Joining the regular volunteers are three high school students, Marissa Smith, Gracie Lawrence and Mandy Zheng, who have been shadowing the Gray Ladies and Lads.
“These girls have been getting educated in a lot of things, life experiences,” jokes Hartsell.
“It’s been a very, very good experience,” offers Zheng. “Just the satisfaction you get from helping others.”
“It’s nice hearing their stories,” says Smith, “and seeing the patient's smile.”
While they wait for the next call, Julia McGriff, a Gray Lady volunteer who has been sidelined recently due to health problems, stops by to chat.
“They want me to get a pacemaker,” she says, “But I just don't know.”
After McGriff leaves, her fellow volunteers discuss whether she’ll eventually return to their fold.
“She’s also caring for a special needs son and a mother with dementia,” says Barry, who volunteers alongside his wife, Frances. “That’s a very dedicated lady.”
“The secret of the volunteers,” offers Faulkenberry, “is we stand by each other through sickness or whatever.

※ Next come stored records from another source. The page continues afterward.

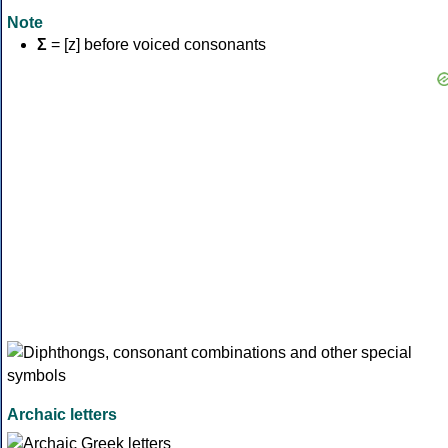
Note
Σ
= [z] before voiced consonants
Archaic letters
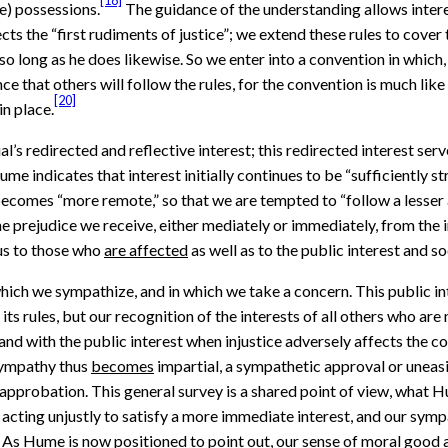
[18]
e) possessions.
The guidance of the understanding allows interest
cts the “first rudiments of justice”; we extend these rules to cover
 so long as he does likewise. So we enter into a convention in which
ence that others will follow the rules, for the convention is much 
[20]
in place.
’s redirected and reflective interest; this redirected interest serve
ume indicates that interest initially continues to be “sufficiently s
 becomes “more remote,” so that we are tempted to “follow a lesser 
 prejudice we receive, either mediately or immediately, from the in
ous to those who
are affected
as well as to the public interest and so
 which we sympathize, and in which we take a concern. This public in
 its rules, but our recognition of the interests of all others who 
, and with the public interest when injustice adversely affects the
 Sympathy thus
becomes
impartial, a sympathetic approval or uneas
sapprobation. This general survey is a shared point of view, what H
 acting unjustly to satisfy a more immediate interest, and our sym
. As Hume is now positioned to point out, our sense of moral good an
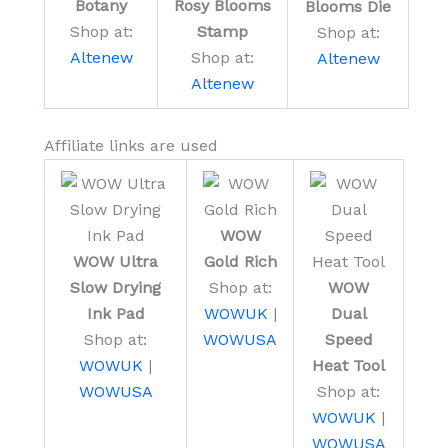
Rosy Blooms
Botany
Blooms Die
Stamp
Shop at:
Shop at:
Shop at:
Altenew
Altenew
Altenew
Affiliate links are used
WOW
WOW Ultra
Gold Rich
Slow Drying
Shop at:
WOW
Ink Pad
WOWUK
|
Dual
Shop at:
WOWUSA
Speed
WOWUK
|
Heat Tool
WOWUSA
Shop at:
WOWUK
|
WOWUSA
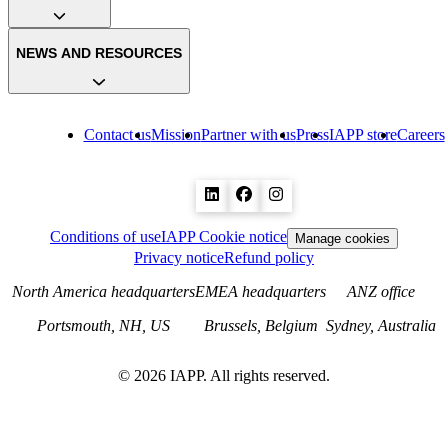
NEWS AND RESOURCES
Contact us
Mission
Partner with us
Press
IAPP store
Careers
Conditions of use
IAPP Cookie notice
Manage cookies
Privacy notice
Refund policy
North America headquarters
EMEA headquarters
ANZ office
Portsmouth, NH, US
Brussels, Belgium
Sydney, Australia
©
2026
IAPP. All rights reserved.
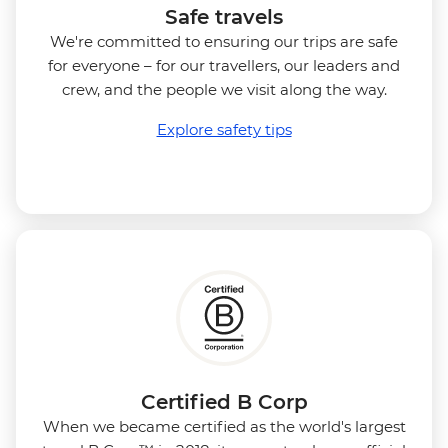
Safe travels
We're committed to ensuring our trips are safe
for everyone – for our travellers, our leaders and
crew, and the people we visit along the way.
Explore safety tips
Certified B Corp
When we became certified as the world's largest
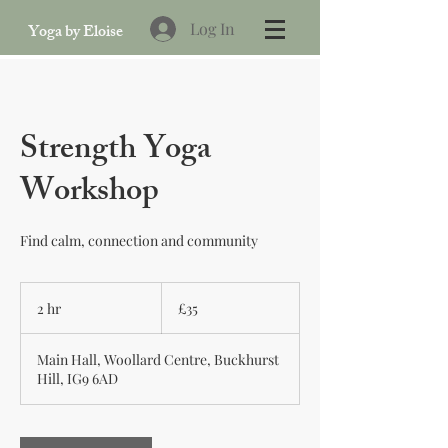
Log In
Yoga by Eloise
Strength Yoga
Workshop
Find calm, connection and community
35
British
2 hr
2
£35
pounds
h
r
Main Hall, Woollard Centre, Buckhurst
Hill, IG9 6AD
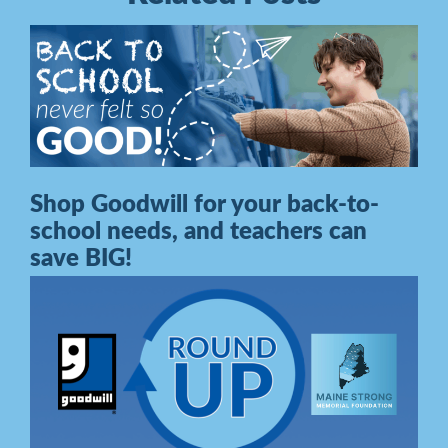
Shop Goodwill for your back-to-
school needs, and teachers can
save BIG!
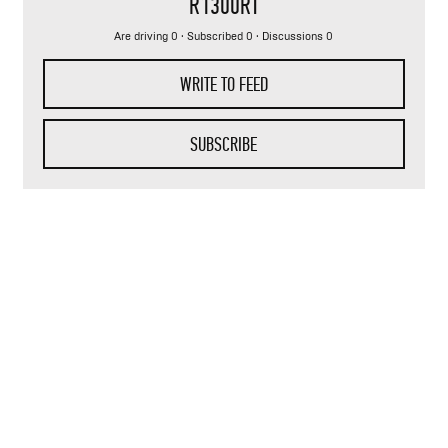
R1300RT
Are driving 0 · Subscribed 0 · Discussions 0
WRITE TO FEED
SUBSCRIBE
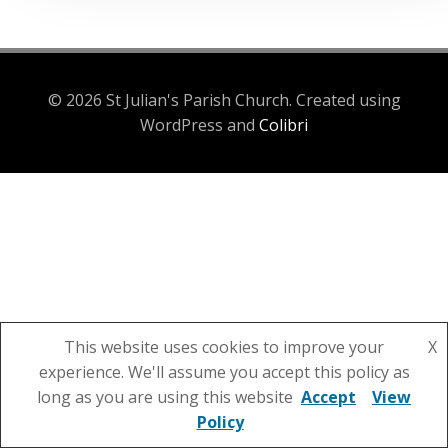
© 2026 St Julian's Parish Church. Created using
WordPress and
Colibri
This website uses cookies to improve your
X
experience. We'll assume you accept this policy as
long as you are using this website
Accept
View
Policy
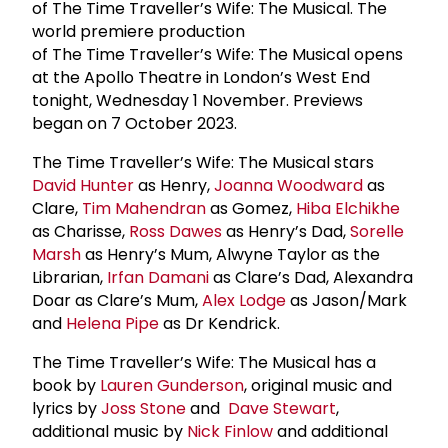
of The Time Traveller’s Wife: The Musical. The
world premiere production
of The Time Traveller’s Wife: The Musical opens
at the Apollo Theatre in London’s West End
tonight, Wednesday 1 November. Previews
began on 7 October 2023.
The Time Traveller’s Wife: The Musical stars
David Hunter
as Henry,
Joanna Woodward
as
Clare,
Tim Mahendran
as Gomez,
Hiba Elchikhe
as Charisse,
Ross Dawes
as Henry’s Dad,
Sorelle
Marsh
as Henry’s Mum, Alwyne Taylor as the
Librarian,
Irfan Damani
as Clare’s Dad, Alexandra
Doar as Clare’s Mum,
Alex Lodge
as Jason/Mark
and
Helena Pipe
as Dr Kendrick.
The Time Traveller’s Wife: The Musical has a
book by
Lauren Gunderson
, original music and
lyrics by
Joss Stone
and
Dave Stewart
,
additional music by
Nick Finlow
and additional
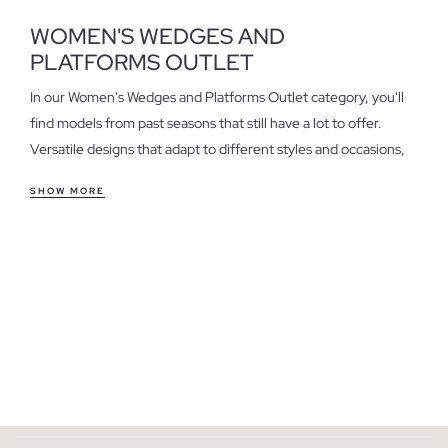
WOMEN'S WEDGES AND
PLATFORMS OUTLET
In our Women's Wedges and Platforms Outlet category, you'll
find models from past seasons that still have a lot to offer.
Versatile designs that adapt to different styles and occasions,
perfect for those seeking quality at a special price.
SHOW MORE
Features of women's wedges and platforms outlet
Wedges and platforms stand out for their comfort and style.
They offer a secure fit and are ideal for everyday wear, a casual
office, or a relaxed weekend. If you're looking for height
without sacrificing comfort, these are an excellent option.
Consider the material and design to choose the pair that best
suits your needs.
Take advantage of the last units in women's wedges and
platforms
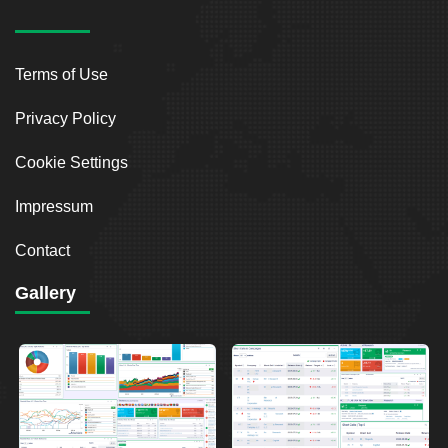
Terms of Use
Privacy Policy
Cookie Settings
Impressum
Contact
Gallery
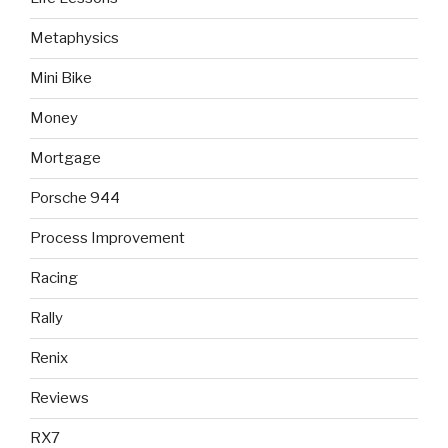
Metaphysics
Mini Bike
Money
Mortgage
Porsche 944
Process Improvement
Racing
Rally
Renix
Reviews
RX7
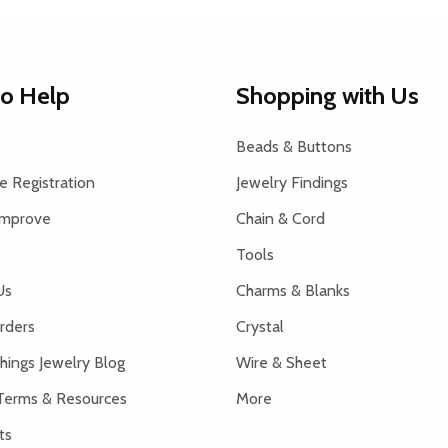
to Help
Shopping with Us
Beads & Buttons
 Registration
Jewelry Findings
Improve
Chain & Cord
Tools
Us
Charms & Blanks
rders
Crystal
hings Jewelry Blog
Wire & Sheet
Terms & Resources
More
ts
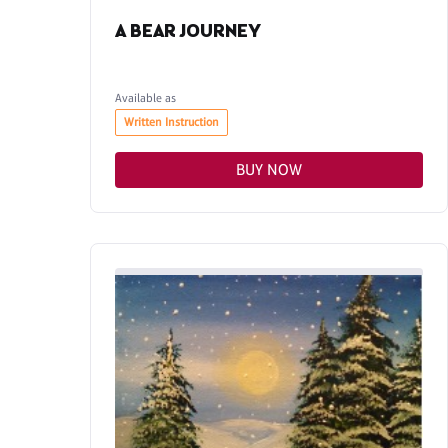
A BEAR JOURNEY
Available as
Written Instruction
BUY NOW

It’s like a family.”
Terry Jessip, a volunteer for the hospital’s emergency department, knows what truly keeps the Gray Ladies and Lads coming back week after week.
“I’ve watched the team here wheelchair that mama with that brand new baby when they are being discharged, and these are great grandmas and grandpas here, and you watch them take that mom and the cart with the flowers and the luggage and the smile on their faces, and it’s just priceless.”
As he wheels an 8-pound, 13-ounce newborn and his mother down to Labor and Delivery, Barry smiles and offers congratulations to the parents. Following behind with the luggage cart, his wife dodges “It’s a Boy!” balloons and tries to keep a set of flower vases upright.
“Yeah, this is always the best part of the day,” says Barry. “Seeing a new life going out into the world and then years later they come back as a young adult, and healthy.”
“I think the main reason people do this is for the satisfaction,” continues Barry. “Part of the job is not just pushing that wheelchair. It’s talking to the people and asking them how they’re doing.”
Jessip says the Gray Ladies and Lads have been sources of inspiration for his own work.
“This group is where I come to seek wisdom at. You get to see who’s been here the longest, how many people they’ve touched in their lives, which is astronomical. This is a unique family of volunteers at CarolinaEast Medical Center.”
As a reminder of that “unique family” the volunteers keep a photo of the the first class of Gray Ladies to work at the hospital pinned to the bulletin board in their office. The photo shows a group of women dressed in matching gray uniforms gathered outside of the hospital. Standing in the front row, smiling, is Lummie Faulkenberry.
“The best part is seeing a smile on people’s faces,” she says, the vibrant eyes and wry smile still recognizable from the photo taken five decades ago. “It just brings a lot of satisfaction.”
“You know, a lot us volunteers talk about retirement,” she adds, “but then what would we do on Thursdays.”